Corn is a form of wild grass, as are the majority of the other major crop plants, there is no good reason for the ancestral variety to have vanished
and/or become extinct. 10,000 years may seem like a long time in human terms yet it is a very short time in terms of the evolution and life span of a
plant species. There are ancient plants that have existed continuously for hundreds of millions of years.
If you believe that our ancestors domesticated crop plants, you have to start by assuming that people without any agricultural experience were
brilliant enough to select and breed the best wild seed candidates to turn into major cereal crops. It is a historical fact that in spite of 5,000
years of continuous agricultural development we have not genetically bred a new major crop from a wild species. Just how ingenious were out Stone Age
predecessors who performed this agronomic feat without any agricultural or genetic knowledge?
Basing the agricultural revolution on the notion that people who lacked any understanding of the scientific basis of plant breeding created seems a
very shaky premise. Skepticism is warranted due to the fact that, if it actually occurred, this was the riskiest of gambles, since it represented a
complete departure from the only way of life and only food sources that Stone Age people knew.
But first let’s step back to an earlier point and ask how we know that 100,000 generations of Stone Age humans did not eat wild grass seeds. Our
guts are still not adapted to digest uncooked grains. After all we are not birds. In addition, our Paleolithic ancestors lacked the technology to
harvest, thresh, process and cook wild grass seeds. The seeds of wild species are miniscule and they are attached to the seed heads making them
difficult to harvest and hardly worth the effort.

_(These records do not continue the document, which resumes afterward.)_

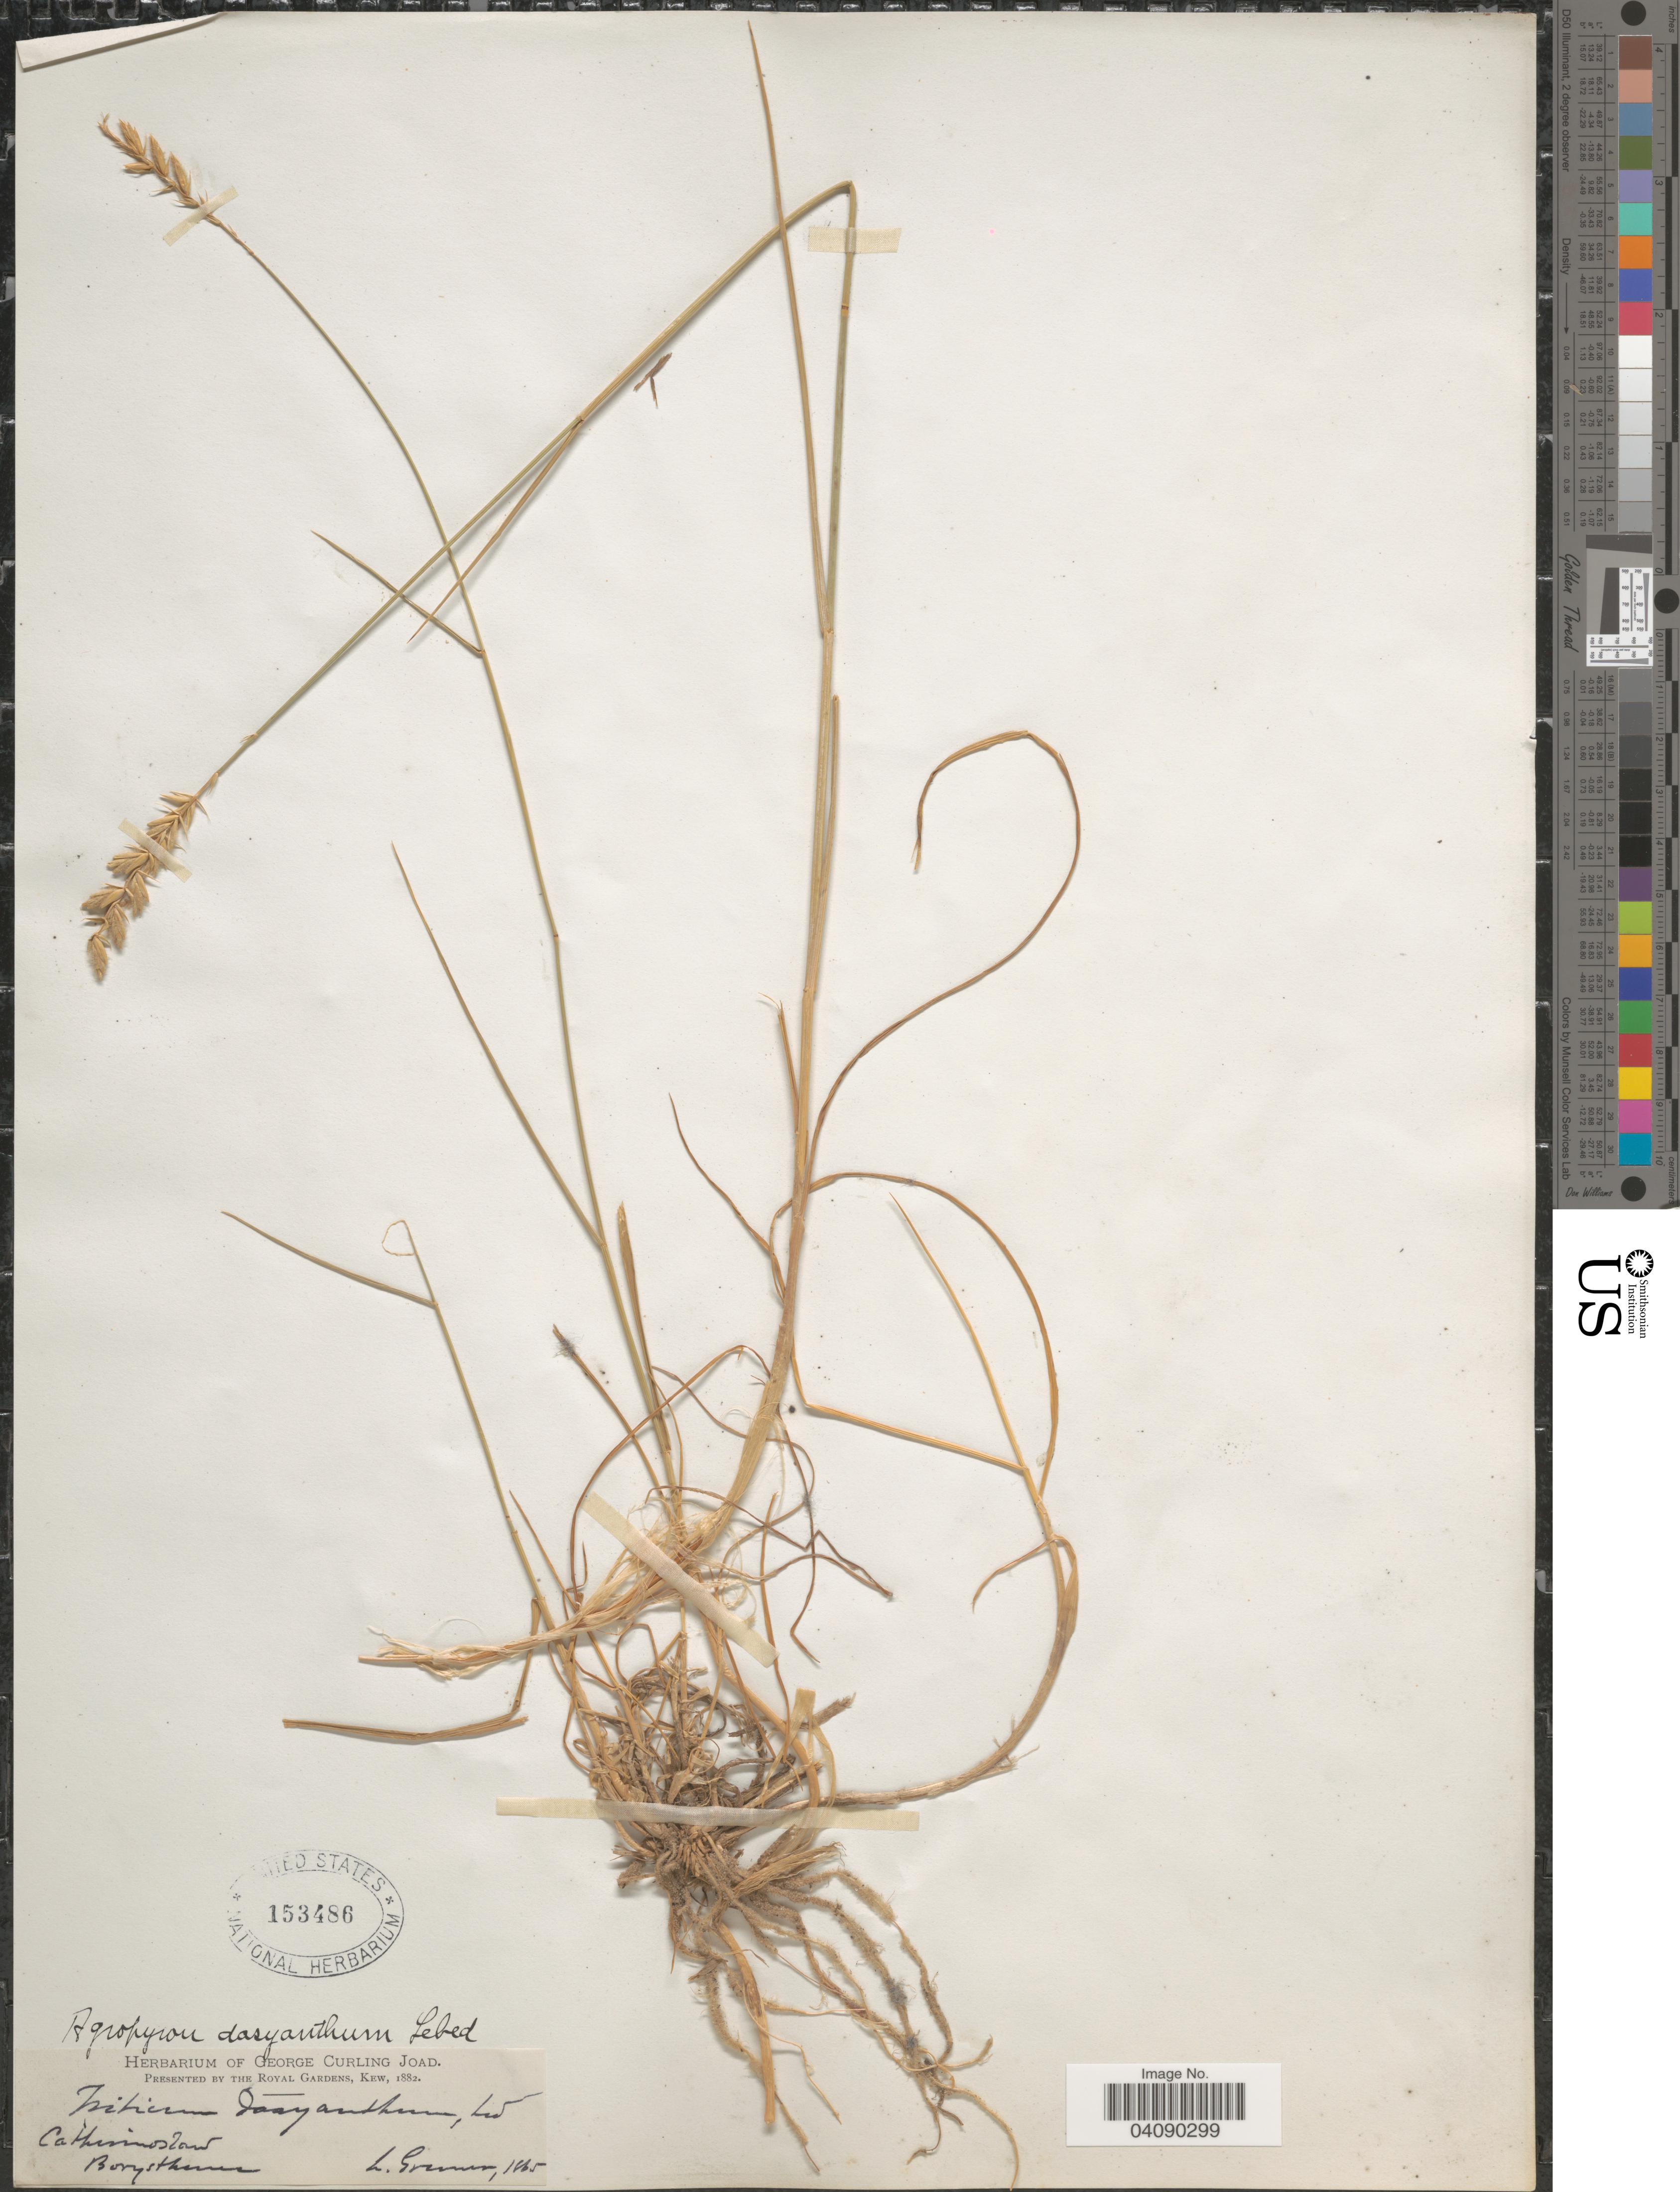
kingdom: Plantae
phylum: Tracheophyta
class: Liliopsida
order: Poales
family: Poaceae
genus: Agropyron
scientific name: Agropyron dasyanthum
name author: Ledeb.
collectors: L. Grenier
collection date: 1865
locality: Catherine island, Borysthamer [interpreted].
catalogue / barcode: US 153486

These are little known facts that raise deeper issues. Our hunter-gatherer ancestors mainly subsisted on leafy greens and lean muscle meats. If they
lacked an extended experience with wild grasses how did they know which ones to select to turn into wheat, rye, corn, barely and rice? In other words
these are still the principal food crops that our civilizations are based upon. After at least 5,000 years of continuous agriculture we do not seem to
have improved upon the first selections of our ‘scientifically ignorant’ ancestors. That hardly seems logical.
This amazingly prescient selection of wild seeds seems not only more than a little surprising it looks to border on being a minor miracle. There are
an estimated 195,000 flowering plants that they could have turned into food sources and primitive man chose less than .01 to base agriculture upon.
This happened at a point in time when people had no concept of domesticating plants or animals, which means no experience with artificial
To further appreciate the paradox that this situation imposes upon us we have to understand, domesticated crop plants are nothing like their wild
ancestors. Farmers have long known this fact. The differences are so great that most of the specific ancestral locations of our cereal crops remain a
mystery. We must ponder what this really means. What are the implications of our scientists not being able to trace the specific wild ancestors of
modern corn, wheat, rye, barely and rice?"